La réaction de la mairie

A cause de l'ampleur du phénomène de «la moto qui tue plus que les armes» le sujet a été inscrit à l'ordre du jour d'une réunion du conseil municipal. Ce jour-là, certains conseillers municipaux ont demandé hic et nunc que les motos-taxis soient supprimées. « Car, la loi ne prévoit pas ce type de transport dans notre pays», a argué un conseiller. «Surtout qu'il se fait sans garantie particulière pour les clients comme pour les propriétaires», renchérissait un autre. «Je pense, qu'il faut les retirer de la circulation. Ils tuent nos populations à longueur de journée. M. le maire, prenez un arrêté pour mettre fin à leurs activités», avait lâché, amer le 5ème adjoint au maire Nestor Kouamé. Le maire Fanny Ibrahima, prenant en compte le caractère pourvoyeur d'emplois de ce secteur, a préconisé qu'on attende après les élections. « Je pense qu'il faut attendre l'après élections.
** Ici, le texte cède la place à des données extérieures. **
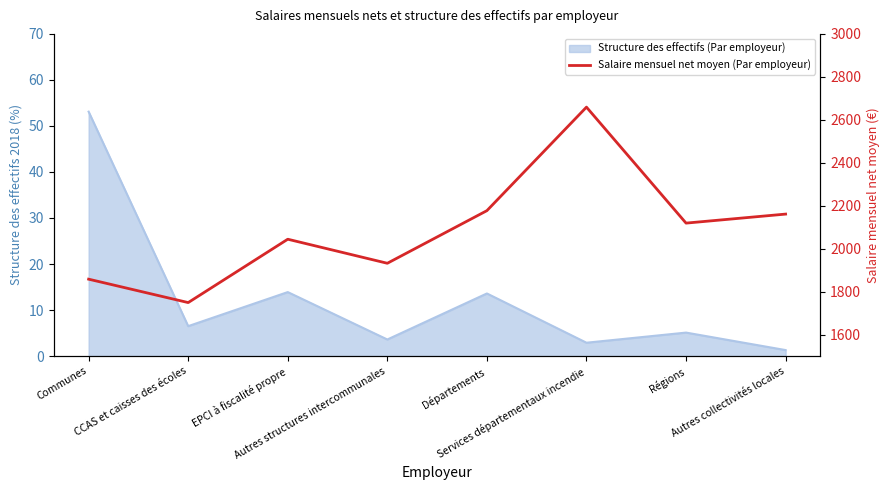

What is the difference between the maximum and minimum values?

910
Voyez-vous, c'est plus de 1500 à 2000 personnes que nous allons mettre au chômage. Ils sont pour la plupart des démobilisés sans emploi. Nous allons créer, en agissant ainsi, un chômage gravissime et une insécurité sans précédent». Les motos-taxis sont donc encore là. En attendant, les «Zémidjans Ivoiriens» continuent de semer la mort dans le quotidien des Ivoiriens. Des morts que l'on n'a pas connus par les armes. Avec la dernière grève des transporteurs, les rangers motorisés ont atteint la capitale politique Yamoussoukro.